→ WHAT IS NEEDED:
As the output, give exactly the lines that run from the one with "right_drag(365, 343, 355, 324)" through the end of the records below, and omit pictures.

(Recorded data)
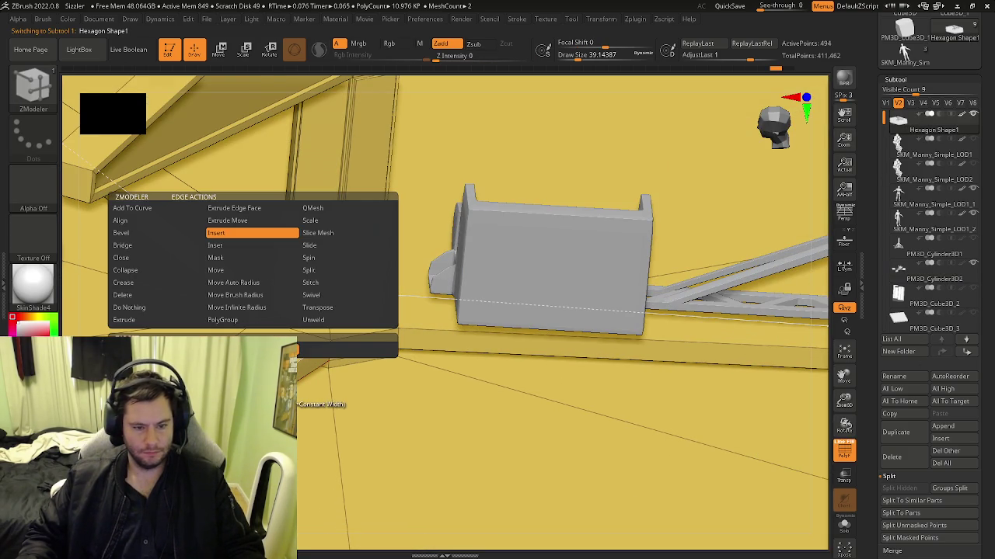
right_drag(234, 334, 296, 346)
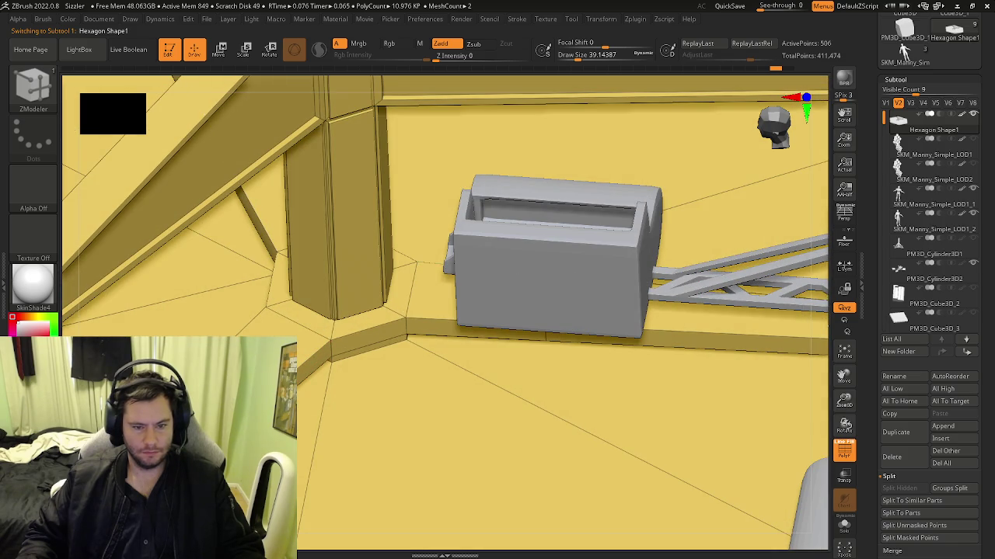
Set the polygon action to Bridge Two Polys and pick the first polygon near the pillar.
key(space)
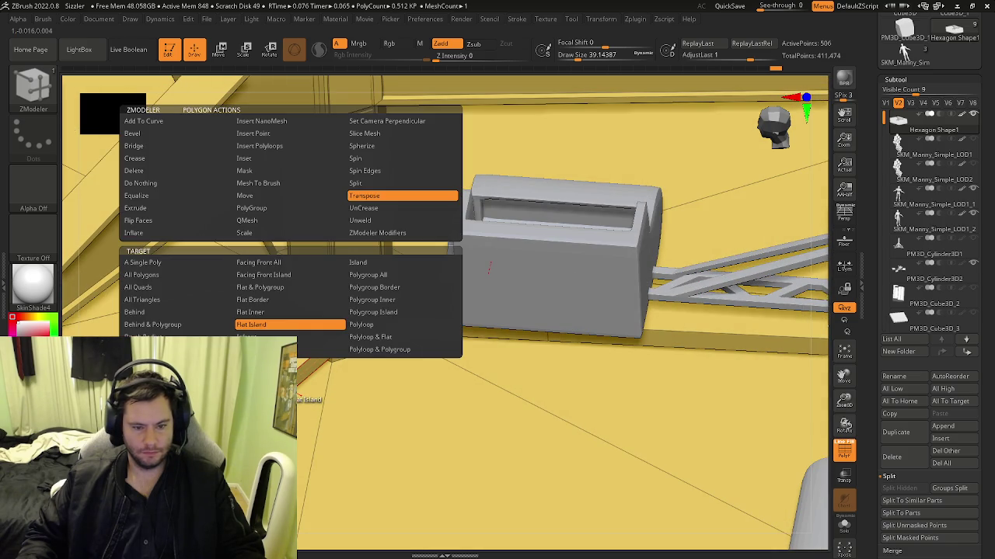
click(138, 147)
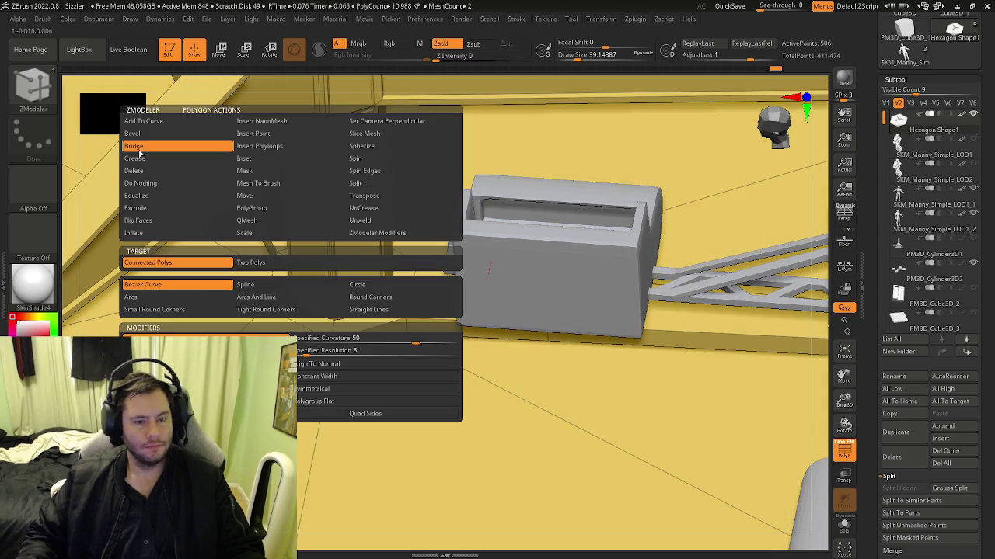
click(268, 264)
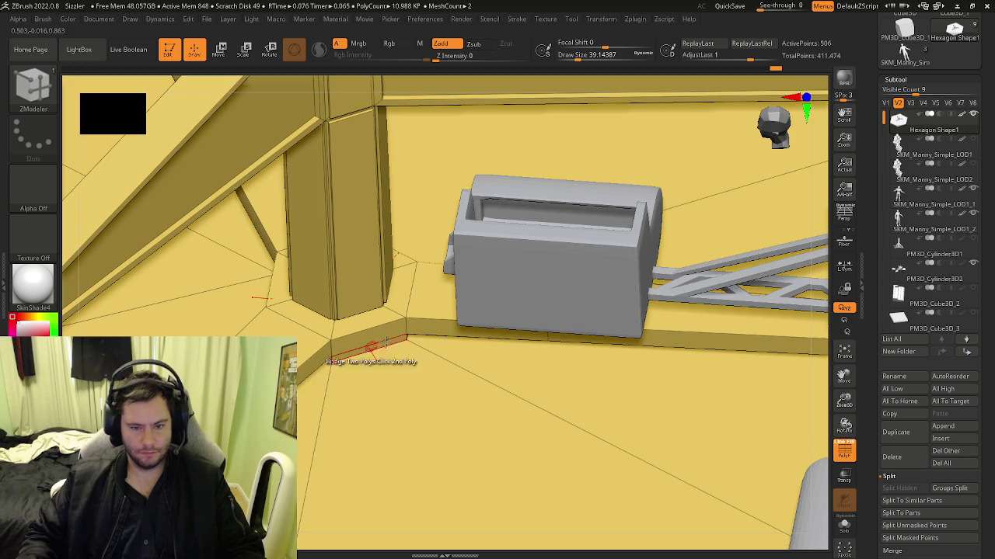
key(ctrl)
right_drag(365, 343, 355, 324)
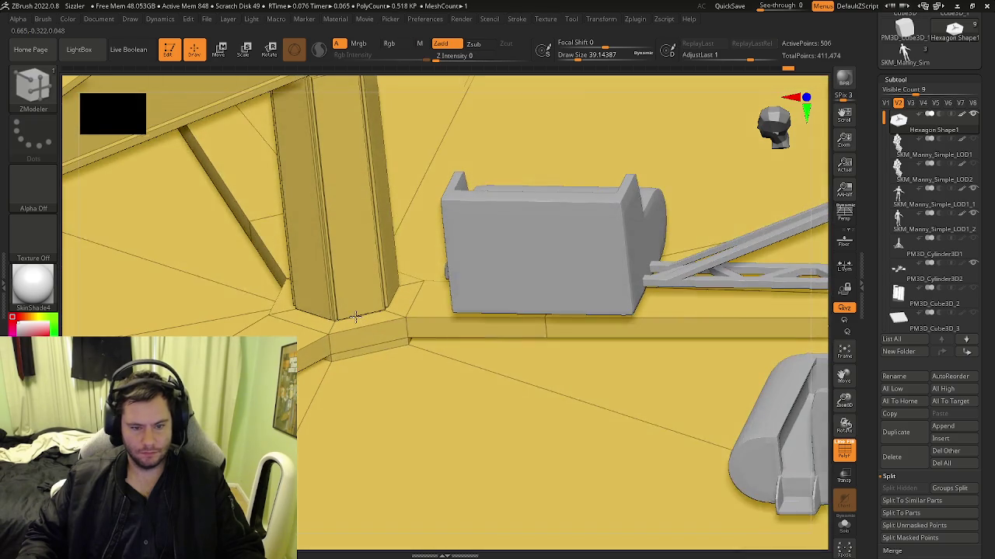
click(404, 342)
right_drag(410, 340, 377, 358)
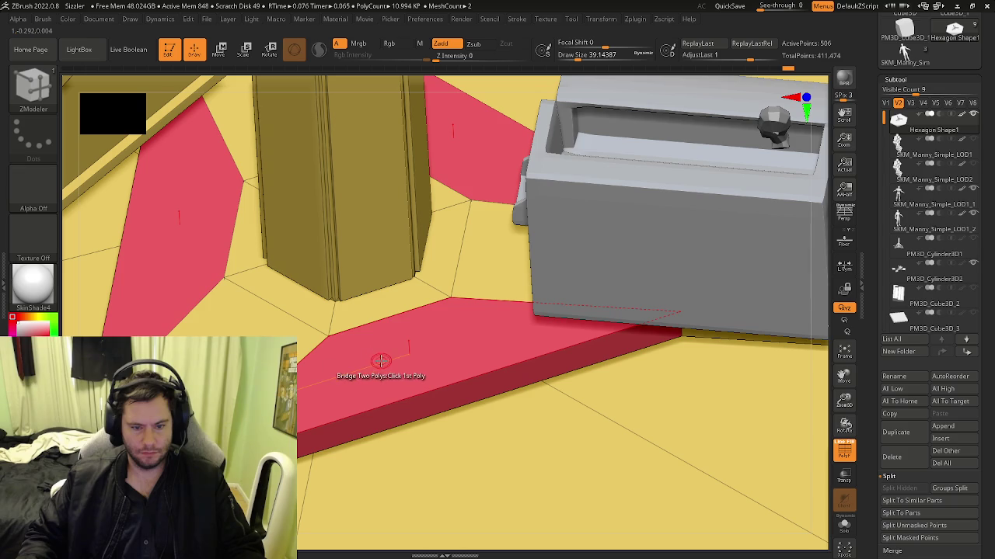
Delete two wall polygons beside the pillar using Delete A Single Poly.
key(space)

→ SOLUTION FOR THIS PROBLEM:
right_drag(365, 343, 355, 324)
click(404, 342)
right_drag(410, 340, 377, 358)
Delete two wall polygons beside the pillar using Delete A Single Poly.
key(space)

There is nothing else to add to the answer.